Dear Editor,
The recent attempt by the Honourable Minister Bishop Juan Edghill, Minister of Public Works and Infrastructure, to unilaterally reclassify 22 city streets is a brazen assault on local governance that cannot be allowed to stand. Masquerading as administrative efficiency, this move reveals a disturbing truth: the central government is actively engaged in a campaign to financially strangle, politically discredit, and ultimately dismantle the authority of the Georgetown Mayor and City Council (M&CC).
Let us be clear about what is at stake. The Minister’s decision to reclassify these thoroughfares—without a shred of prior consultation with the municipal government—is not merely a bureaucratic overstep. It is a seizure of revenue streams that the Council desperately needs to function. The basis and criteria for this reclassification remain entirely unknown to the Municipal Council, leaving the elected body responsible for the city’s maintenance powerless to understand, let alone contest, the financial implications.
Those implications are dire. The reclassification of these 22 roads directly impacts the Council’s ability to generate revenue from billboard permits, street vending licenses, container fees, and municipal traffic violations. In a climate where the Council’s annual income hovers at approximately two billion dollars—half of which is consumed by employment costs alone—these revenue sources are not trivial; they are existential.
The Honourable Minister is acutely aware of the fiscal crisis facing the municipality. He knows that the Council cannot unilaterally revalue properties to expand its tax base; the last valuation was conducted in 1997. He knows that while a residential property in Kitty pays an average annual demand of just ten thousand dollars, the Council is legally obligated to provide weekly garbage removal, drain cleaning, street lighting, road repairs, and maintenance of public open spaces.
Given this context, one would expect sincerity from the Minister rather than political grandstanding. Consider the arithmetic of hypocrisy: over the past five years, the central government has spent more on city roads than the cumulative 10-year budget of the Georgetown Municipality. While the Council is expected to be grateful for this infrastructure spending, the Minister simultaneously uses it as a cudgel to justify stripping the city of its regulatory authority.

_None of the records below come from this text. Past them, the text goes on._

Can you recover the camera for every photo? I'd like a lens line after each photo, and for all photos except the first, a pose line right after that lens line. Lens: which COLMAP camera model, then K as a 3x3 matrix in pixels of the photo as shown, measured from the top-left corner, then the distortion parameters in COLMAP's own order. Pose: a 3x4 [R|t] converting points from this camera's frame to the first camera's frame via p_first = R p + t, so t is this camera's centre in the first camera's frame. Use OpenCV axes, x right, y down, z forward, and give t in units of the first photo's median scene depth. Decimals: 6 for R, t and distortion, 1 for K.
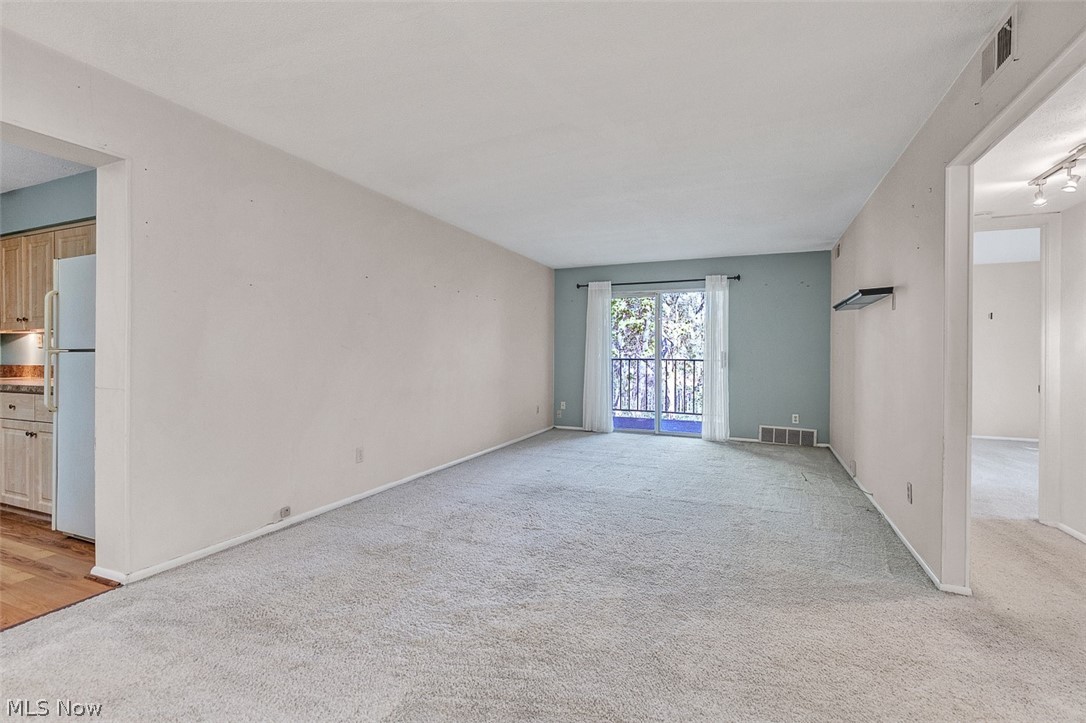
lens RADIAL K [[499.1, 0, 543.3], [0, 499.1, 357.2], [0, 0, 1]] dist [0.002578, -0.000829]
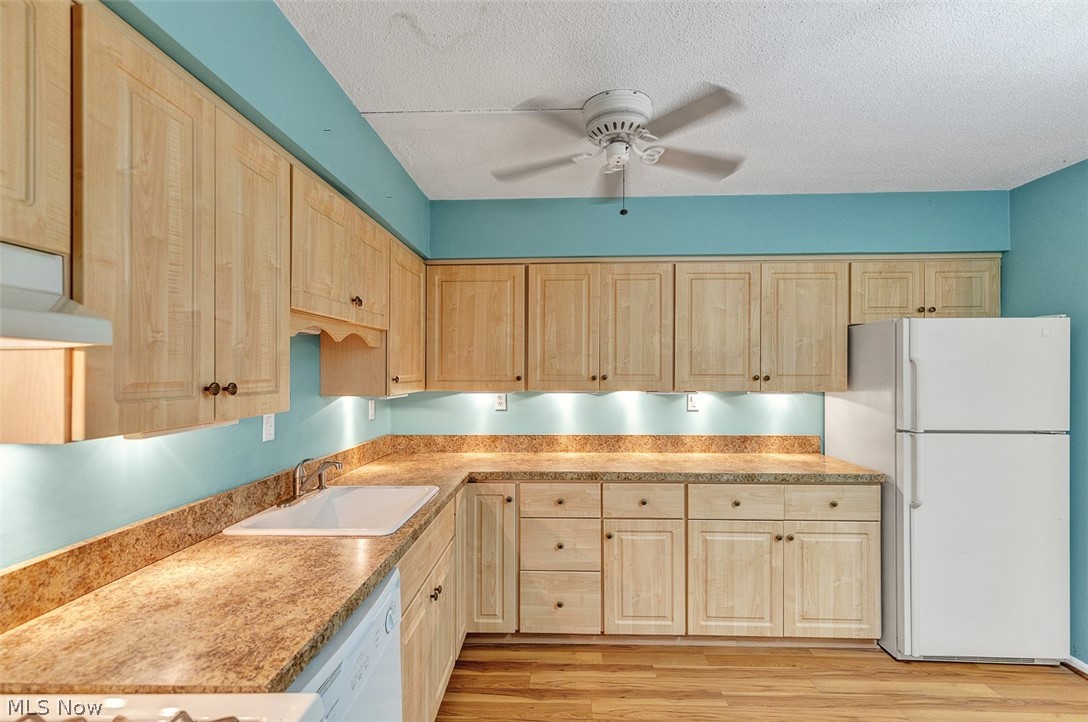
lens RADIAL K [[500.0, 0, 547.0], [0, 500.0, 368.9], [0, 0, 1]] dist [0.002578, -0.000829]
pose [[0.928533, 0.006132, 0.371200, -1.374795], [-0.001349, 0.999913, -0.013145, -0.077736], [-0.371249, 0.011705, 0.928460, 0.351138]]
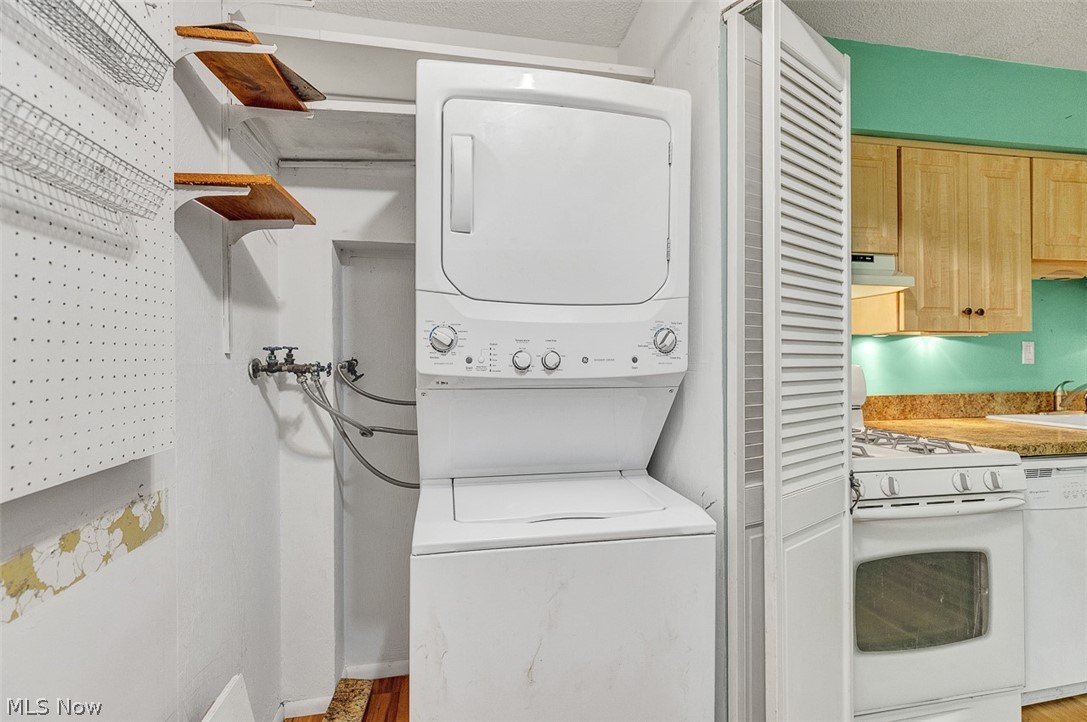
lens RADIAL K [[499.6, 0, 544.1], [0, 499.6, 355.4], [0, 0, 1]] dist [0.002578, -0.000829]
pose [[0.561540, -0.003971, -0.827440, -1.265978], [-0.001278, 0.999983, -0.005666, -0.021749], [0.827449, 0.004239, 0.561526, 0.041605]]
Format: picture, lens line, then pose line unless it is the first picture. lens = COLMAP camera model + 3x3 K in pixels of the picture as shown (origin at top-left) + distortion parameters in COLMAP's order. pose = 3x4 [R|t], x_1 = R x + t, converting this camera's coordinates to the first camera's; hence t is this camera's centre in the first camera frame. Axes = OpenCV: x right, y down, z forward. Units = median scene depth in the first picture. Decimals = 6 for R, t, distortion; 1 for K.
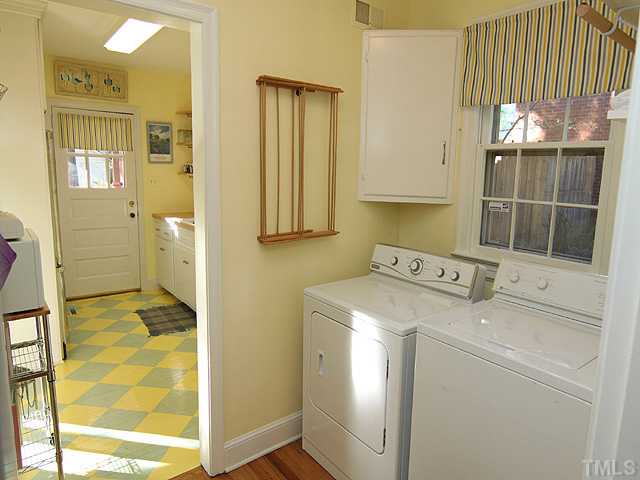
lens RADIAL K [[410.6, 0, 326.1], [0, 410.6, 231.7], [0, 0, 1]] dist [-0.019200, 0.003963]
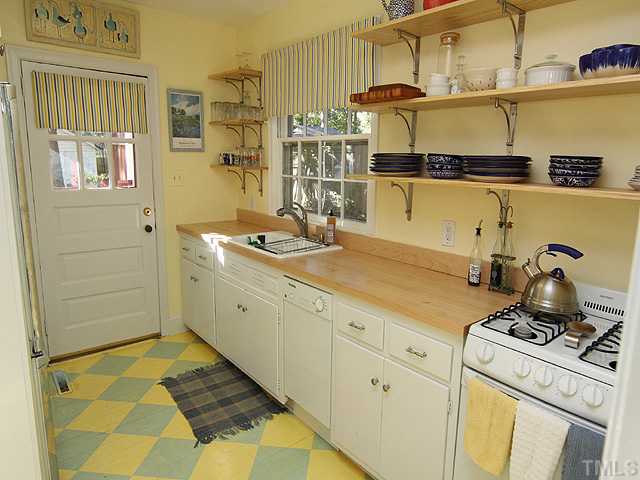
lens RADIAL K [[410.6, 0, 326.0], [0, 410.6, 226.7], [0, 0, 1]] dist [-0.019200, 0.003963]
pose [[0.999486, -0.008158, 0.030998, -0.212073], [0.007538, 0.999770, 0.020061, -0.057742], [-0.031155, -0.019817, 0.999318, 0.333109]]
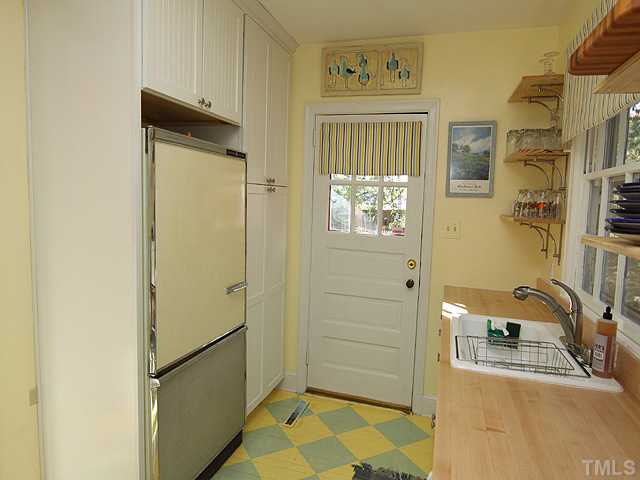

If the central government can pour billions into roadworks but refuses to allow the Council to meaningfully increase its revenue or retain control over the infrastructure within its jurisdiction, the conclusion is inescapable: this is not about fixing potholes; it is about fixing control.
To fully grasp the gravity of this situation, we must view it through the strategic lens of Karl Von Clausewitz, the Prussian military theorist who famously defined war as “the continuation of politics by other means.” What we are witnessing is the inversion of that maxim: this is politics as the continuation of warfare by other means.
Clausewitz emphasised the concept of friction—the unforeseen difficulties that paralyse an actor in conflict. By reclassifying these 22 streets, the central government introduces maximum friction into the operations of the M&CC. The Council is now expected to maintain roads and provide services over which it has no regulatory authority and from which it cannot derive revenue. This friction is designed to create a feedback loop of failure: deprive the Council of funds, increase its operational burdens, and then use its inevitable service shortfalls to justify further centralisation.
Furthermore, Clausewitz spoke of the “remarkable trinity”—the interplay of the government, the military (or in this case, administrative arm), and the people. We are seeing this trinity weaponised. Recent outreach efforts by government ministers in areas like East Ruimveldt have devolved into public bashing sessions against the Mayor and City Council. This is not public engagement; it is psychological warfare aimed at eroding public confidence in the Council.
Pointedly, by painting the municipality as incompetent while simultaneously starving it of resources and stripping its powers, the central government is executing a classic strategy of fait accompli—presenting the citizenry with a broken local government and then claiming that only centralised state control can fix it.
Unfortunately, the Council expects a sharp decrease in revenue if this reclassification is allowed to stand. Logic dictates that a decrease in revenue will lead to a decrease in services. When garbage piles up, drains clog, and lights go out, the Minister will have succeeded in creating the very crisis he uses to justify his overreach.
This is a deliberate attempt to erode the authority of an elected body. It is a diabolical plan designed for total domination and control. When a central government treats a constitutionally mandated local government as an enemy to be subjugated rather than a partner to be supported, we are no longer operating within the bounds of cooperative democracy.
We are in a dangerous place. Democracy in Guyana is not just under strain; it is under siege. The unilateral reclassification of these 22 streets must be condemned by every Guyanese citizen who values local autonomy, fiscal sanity, and the principle that those who are elected to serve should have the resources and authority to do so.
If this strategic warfare is allowed to continue, the only casualty will be democracy itself.